Perhaps if Davies’ argument was too literary, Professor Herman’s argument was too academic. Using several sources, he picked up from where Carter left of and described the evolutionary and social benefits of reading. Although keeping up with Herman’s presentation was more challenging due to the many academic sources he referenced, he was also the only speaker to scrutinise the problems that may be associated with reading. Herman raised the question of how different communities may perceive reading: he considered whether a community’s idea of reading is the same as the academic idea, and whether this gap can cause problems in society. The changing platform of literature from books to online reading also featured strongly in his argument. However, he did not consider the Internet to be detrimental to reading as it provides a new medium for communal reading and writing. Nevertheless, although raising reading-related issues, Herman, like the other speakers, also determined that it is, in fact, good for us.
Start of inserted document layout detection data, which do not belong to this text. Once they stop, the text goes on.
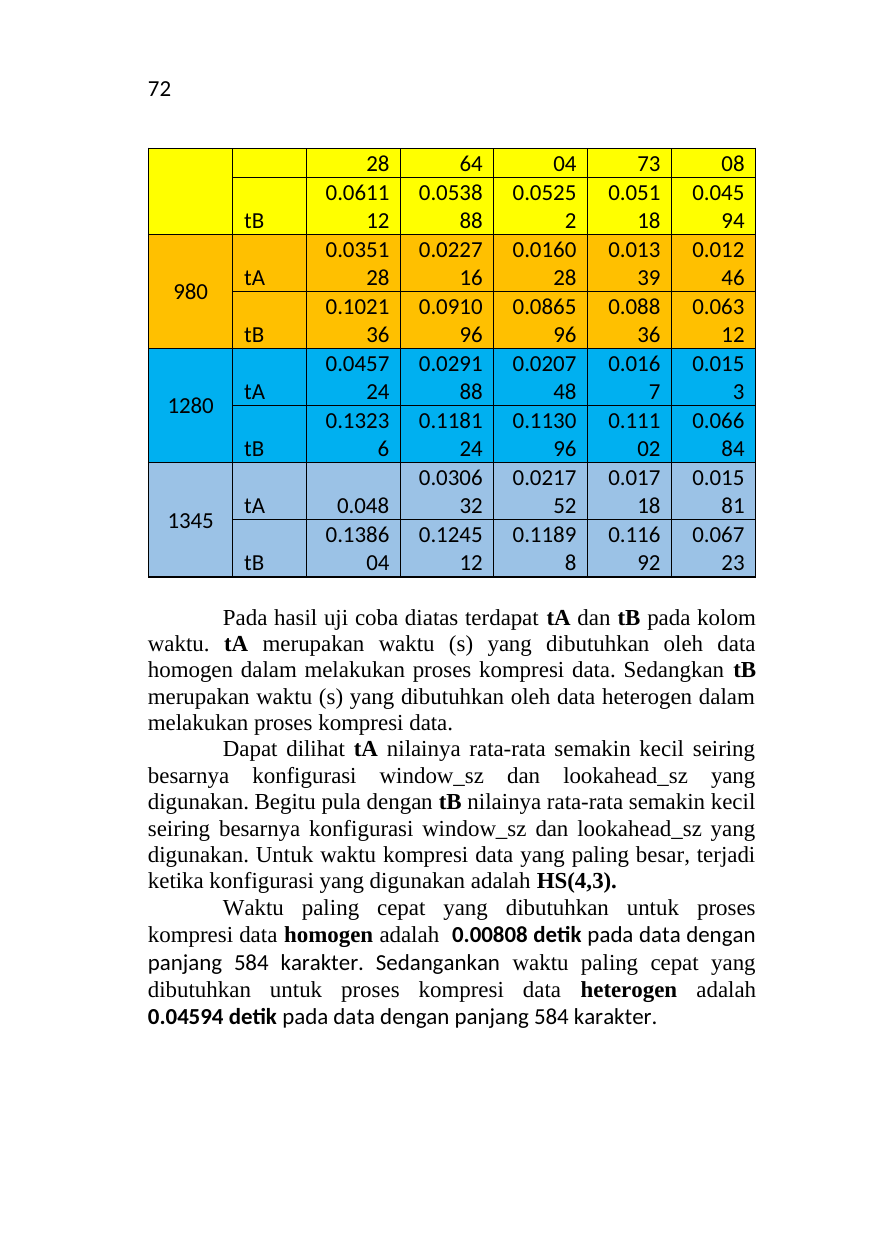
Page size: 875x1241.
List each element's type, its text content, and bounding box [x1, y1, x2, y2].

table_cell 0.010004 [494, 149, 587, 177]
table_cell tB [233, 292, 306, 348]
table_cell tB [233, 406, 306, 462]
table_cell tA [233, 235, 306, 291]
table_cell 0.11692 [588, 520, 671, 576]
table_cell 0.021028 [307, 149, 400, 177]
table_cell 0.048 [307, 463, 400, 519]
table_cell 0.118124 [401, 406, 493, 462]
table_cell 0.138604 [307, 520, 400, 576]
table_cell 0.013664 [401, 149, 493, 177]
table_cell 0.030632 [401, 463, 493, 519]
table_cell 0.01718 [588, 463, 671, 519]
table_cell 0.061112 [307, 178, 400, 234]
table_cell 0.016028 [494, 235, 587, 291]
table_cell 0.124512 [401, 520, 493, 576]
table_cell 0.102136 [307, 292, 400, 348]
table_cell tA [233, 349, 306, 405]
table_cell 1280 [149, 349, 232, 462]
table_cell 0.04594 [672, 178, 755, 234]
table_cell 0.11102 [588, 406, 671, 462]
table_cell 0.0167 [588, 349, 671, 405]
table_cell 0.05252 [494, 178, 587, 234]
table_cell 0.021752 [494, 463, 587, 519]
table_cell 0.022716 [401, 235, 493, 291]
text Dapat dilihat tA nilainya rata-rata semakin kecil seiring besarnya konfigurasi window_sz dan lookahead_sz yang digunakan. Begitu pula dengan tB nilainya rata-rata semakin kecil seiring besarnya konfigurasi window_sz dan lookahead_sz yang digunakan. Untuk waktu kompresi data yang paling besar, terjadi ketika konfigurasi yang digunakan adalah HS(4,3). [148, 736, 756, 894]
table_cell 0.086596 [494, 292, 587, 348]
table_cell tA [233, 463, 306, 519]
table_cell 0.091096 [401, 292, 493, 348]
table_cell 0.0153 [672, 349, 755, 405]
table_cell 0.11898 [494, 520, 587, 576]
table_cell 0.113096 [494, 406, 587, 462]
table_cell tB [233, 520, 306, 576]
table_cell 0.00873 [588, 149, 671, 177]
table_cell 0.020748 [494, 349, 587, 405]
table_cell 0.01339 [588, 235, 671, 291]
table_cell 0.029188 [401, 349, 493, 405]
table_cell 0.06312 [672, 292, 755, 348]
table_cell 0.06684 [672, 406, 755, 462]
table_cell 0.01581 [672, 463, 755, 519]
text Waktu paling cepat yang dibutuhkan untuk proses kompresi data homogen adalah 0.00808 detik pada data dengan panjang 584 karakter. Sedangankan waktu paling cepat yang dibutuhkan untuk proses kompresi data heterogen adalah 0.04594 detik pada data dengan panjang 584 karakter. [148, 894, 756, 1030]
table_cell 0.045724 [307, 349, 400, 405]
text Pada hasil uji coba diatas terdapat tA dan tB pada kolom waktu. tA merupakan waktu (s) yang dibutuhkan oleh data homogen dalam melakukan proses kompresi data. Sedangkan tB merupakan waktu (s) yang dibutuhkan oleh data heterogen dalam melakukan proses kompresi data. [148, 604, 756, 736]
table_cell 0.06723 [672, 520, 755, 576]
table_cell 0.053888 [401, 178, 493, 234]
table_cell tB [233, 178, 306, 234]
table_cell tA [233, 149, 306, 177]
table_cell 0.01246 [672, 235, 755, 291]
table_cell 584 [149, 149, 232, 234]
table_cell 1345 [149, 463, 232, 576]
table_cell 0.05118 [588, 178, 671, 234]
table_cell 0.13236 [307, 406, 400, 462]
table_cell 0.035128 [307, 235, 400, 291]
table_cell 0.00808 [672, 149, 755, 177]
table_cell 0.08836 [588, 292, 671, 348]
table_cell 980 [149, 235, 232, 348]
So far, it seemed that the debate, although interesting, had been quite tame, so when the floor was opened to questions there were a few that obliged the speakers to think carefully. However, the most difficult question of the debate was probably the final one. An audience member asked that if the speakers put such a weight on the importance of reading, how is it okay to leave this large a responsibility on parents? Davies argued that children love reading to their parents and, similarly, love being read to. He likened reading to a gateway drug that would open children up to more things they enjoy doing. However, this seemed to be missing the point, and the audience member then used his own life as an example of a household where reading came to him a lot later because his parents did not have the experience to teach him. This was probably the most poignant moment of the whole debate, and as Carter began to form her answer on the practicality of teachers having to encourage reading in schools as well as teach, the time ran out and the debate came to an abrupt and almost disappointing end.
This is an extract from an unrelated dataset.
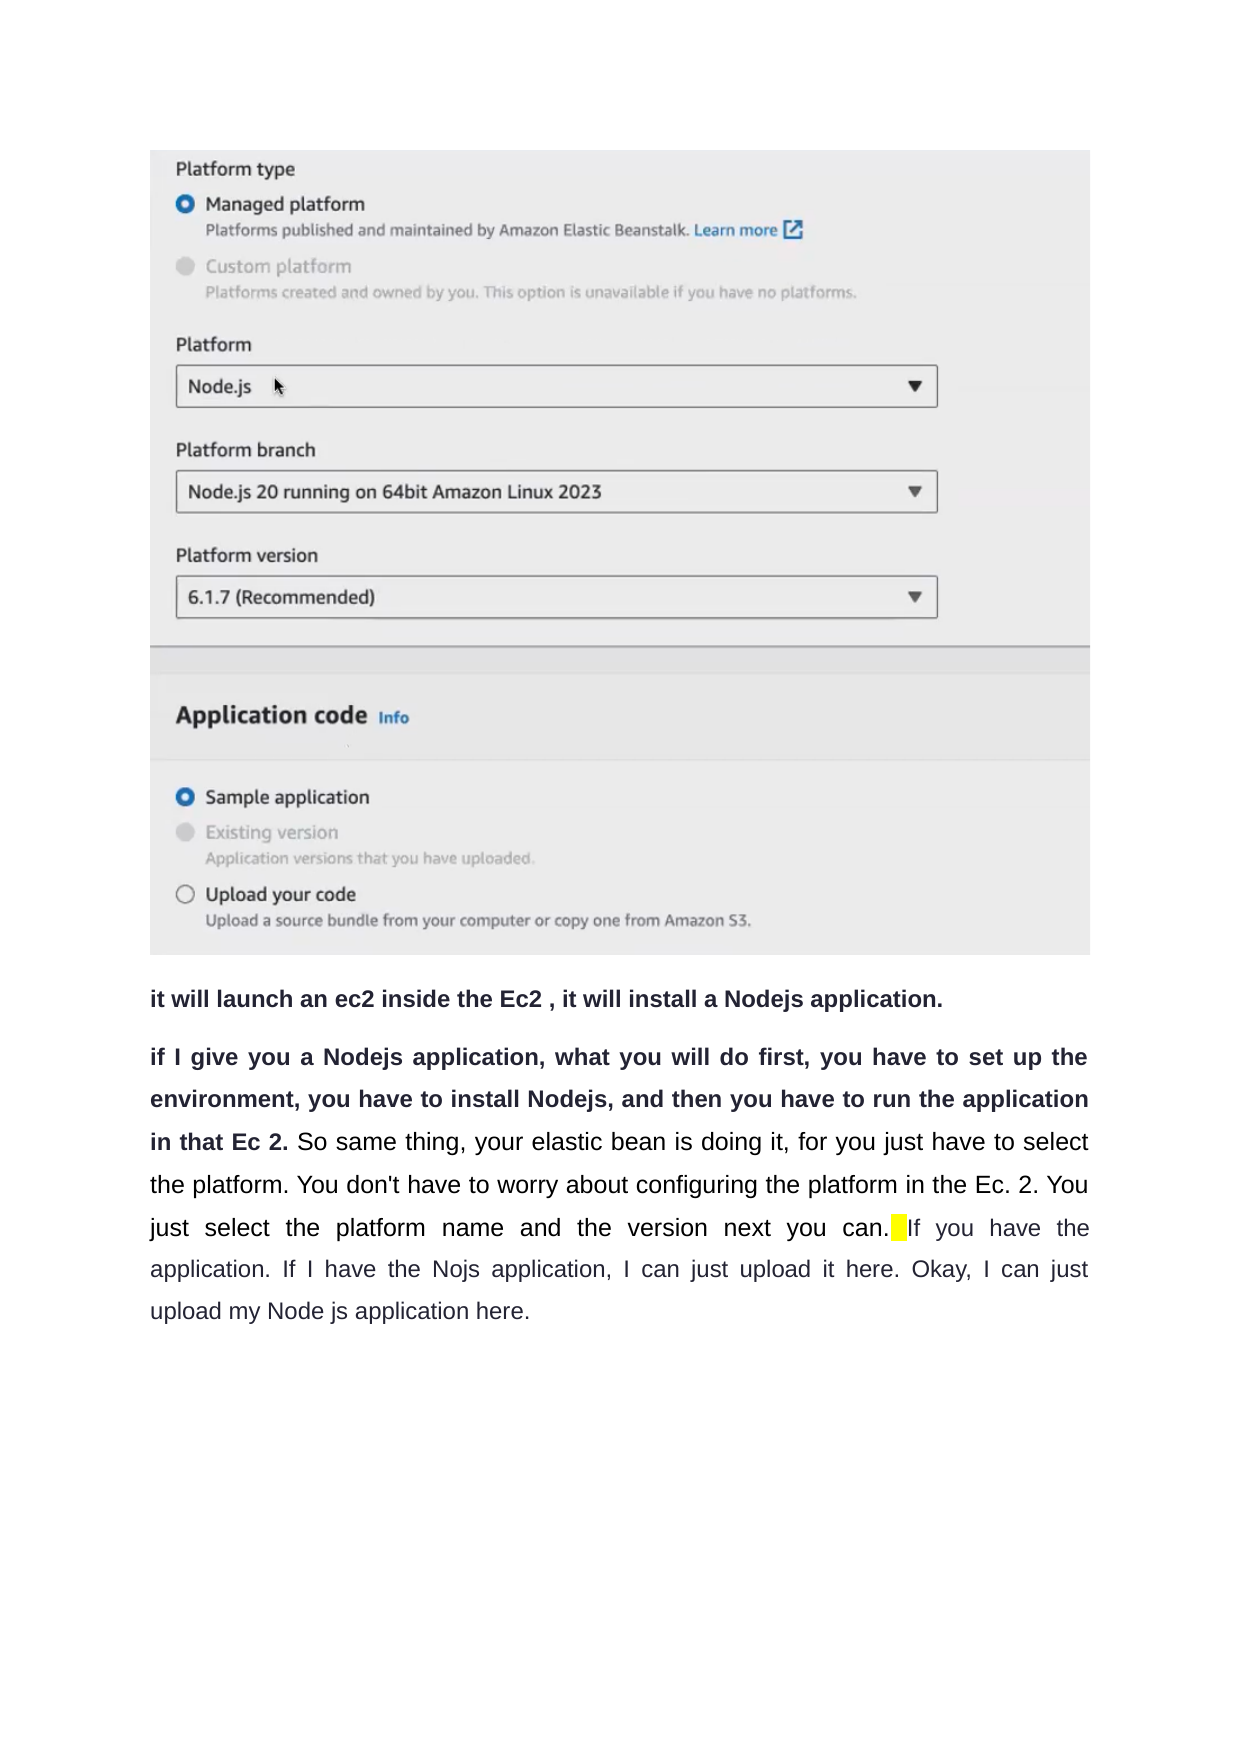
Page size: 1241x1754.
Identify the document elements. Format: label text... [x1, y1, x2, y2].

text if I give you a Nodejs application, what you will do first, you have to set up the environment, you have to install Nodejs, and then you have to run the application in that Ec 2. So same thing, your elastic bean is doing it, for you just have to select the platform. You don't have to worry about configuring the platform in the Ec. 2. You just select the platform name and the version next you can. If you have the application. If I have the Nojs application, I can just upload it here. Okay, I can just upload my Node js application here. [150, 1043, 1090, 1324]
picture [150, 150, 1091, 955]
text it will launch an ec2 inside the Ec2 , it will install a Nodejs application. [150, 985, 1090, 1013]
Although the debate seemed to end unsatisfactorily, the audience was contented after an interesting, informative and lively discussion on how reading is good for us. It was, perhaps, sensible for none of the speakers to attempt to contradict the question too much whilst facing a large group of literature enthusiasts. Furthermore, although slightly disappointing due to the drama that would have ensued, the speakers retained a legitimacy and integrity by refusing to play devil’s advocate and arguing against their own beliefs for the sake of it.